WASERN | Ich persönlich halte das für einen gangbaren Weg. Allerdings sollte man Geduld haben bis zu dem Zeitpunkt, an dem alle Kassen einen Zusatzbeitrag brauchen. Dann können auch Service und Qualität wieder eine Rolle spielen. Kassen können im Moment nicht über Programme mit einer besseren Versorgung oder ähnliches punkten. Der Zusatzbeitrag überlagert alles. Ich kann mir aber auch vorstellen, zum alten Modell zurückzukehren. Dann müsste man aber dessen Schwächen beheben. Wichtig ist, wenn wir beim Zusatzbeitrag bleiben, dass der Sozialausgleich funktioniert. Sonst werden einkommensschwache Versicherte über Gebühr belastet. Interview: Heike Langenberg

ver.di-Position

Rund 20 Krankenkassen haben derzeit beim Bundesversicherungsamt auf eine mögliche Insolvenz hingewiesen. Das bedeutet aber nicht, dass dieser Fall auch bei allen Kassen eintritt. Um Kassenschließungen zu vermeiden, setzt ver.di sich dafür ein, dass die Politik zu einer paritätischen Finanzierung zurückkehrt. Das bedeutet, dass sich Arbeitnehmer/innen und Arbeitgeber die Beiträge teilen.
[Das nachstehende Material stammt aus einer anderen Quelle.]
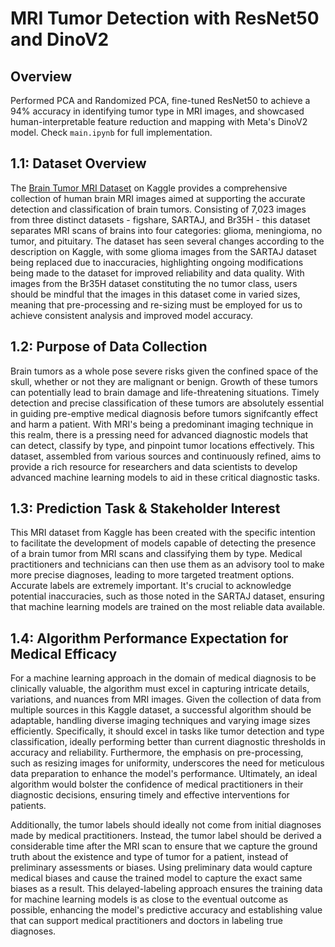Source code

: # MRI Tumor Detection with ResNet50 and DinoV2

## **Overview**

Performed PCA and Randomized PCA, fine-tuned ResNet50 to achieve a 94% accuracy in identifying tumor type in MRI images, and showcased human-interpretable feature reduction and mapping with Meta's DinoV2 model. Check `main.ipynb` for full implementation.

## 1.1: Dataset Overview
The <a href="https://www.kaggle.com/datasets/masoudnickparvar/brain-tumor-mri-dataset">Brain Tumor MRI Dataset</a> on Kaggle provides a comprehensive collection of human brain MRI images aimed at supporting the accurate detection and classification of brain tumors. Consisting of 7,023 images from three distinct datasets - figshare, SARTAJ, and Br35H - this dataset separates MRI scans of brains into four categories: glioma, meningioma, no tumor, and pituitary. The dataset has seen several changes according to the description on Kaggle, with some glioma images from the SARTAJ dataset being replaced due to inaccuracies, highlighting ongoing modifications being made to the dataset for improved reliability and data quality. With images from the Br35H dataset constituting the no tumor class, users should be mindful that the images in this dataset come in varied sizes, meaning that pre-processing and re-sizing must be employed for us to achieve consistent analysis and improved model accuracy.

## 1.2: Purpose of Data Collection
Brain tumors as a whole pose severe risks given the confined space of the skull, whether or not they are malignant or benign. Growth of these tumors can potentially lead to brain damage and life-threatening situations. Timely detection and precise classification of these tumors are absolutely essential in guiding pre-emptive medical diagnosis before tumors signifcantly effect and harm a patient. With MRI's being a predominant imaging technique in this realm, there is a pressing need for advanced diagnostic models that can detect, classify by type, and pinpoint tumor locations effectively. This dataset, assembled from various sources and continuously refined, aims to provide a rich resource for researchers and data scientists to develop advanced machine learning models to aid in these critical diagnostic tasks.

## 1.3: Prediction Task & Stakeholder Interest
This MRI dataset from Kaggle has been created with the specific intention to facilitate the development of models capable of detecting the presence of a brain tumor from MRI scans and classifying them by type. Medical practitioners and technicians can then use them as an advisory tool to make more precise diagnoses, leading to more targeted treatment options. Accurate labels are extremely important. It's crucial to acknowledge potential inaccuracies, such as those noted in the SARTAJ dataset, ensuring that machine learning models are trained on the most reliable data available.

## 1.4: Algorithm Performance Expectation for Medical Efficacy

For a machine learning approach in the domain of medical diagnosis to be clinically valuable, the algorithm must excel in capturing intricate details, variations, and nuances from MRI images. Given the collection of data from multiple sources in this Kaggle dataset, a successful algorithm should be adaptable, handling diverse imaging techniques and varying image sizes efficiently. Specifically, it should excel in tasks like tumor detection and type classification, ideally performing better than current diagnostic thresholds in accuracy and reliability. Furthermore, the emphasis on pre-processing, such as resizing images for uniformity, underscores the need for meticulous data preparation to enhance the model's performance. Ultimately, an ideal algorithm would bolster the confidence of medical practitioners in their diagnostic decisions, ensuring timely and effective interventions for patients.

Additionally, the tumor labels should ideally not come from initial diagnoses made by medical practitioners. Instead, the tumor label should be derived a considerable time after the MRI scan to ensure that we capture the ground truth about the existence and type of tumor for a patient, instead of preliminary assessments or biases. Using preliminary data would capture medical biases and cause the trained model to capture the exact same biases as a result. This delayed-labeling approach ensures the training data for machine learning models is as close to the eventual outcome as possible, enhancing the model's predictive accuracy and establishing value that can support medical practitioners and doctors in labeling true diagnoses.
Derzeit ist der Beitrag auf 15,5 Prozent gedeckelt, zukünftige Kostensteigerungen müssen die Versicherten alleine tragen.

Die Höhe dieser Kopfpauschale bleibt den Kassen überlassen. Ein durchschnittlicher Zusatzbeitrag wird von der Politik festgesetzt. Er ist Maßstab für den Sozialausgleich. ver.di kritisiert, dass die tatsächlichen Belastungen nicht ausgeglichen werden. Der Ausgleich existiere derzeit nur auf dem Papier, kritisiert Herbert Weisbrod-Frey, zuständiger Referent in der ver.di-Bundesverwaltung. Damit eine bedarfsgerechte Krankenbehandlung finanziert werden kann, spricht sich ver.di für eine Bürger/innenversicherung aus. Außerdem sei der krankheitsbezogene Risikostrukturausgleich zwischen den Krankenkassen weiterzuentwickeln. Gleichzeitig müsse die Politik dafür sorgen, dass im Falle einer Kassenschließung sowohl die Versicherten als auch die Beschäftigten ihre Rechte wahrnehmen können.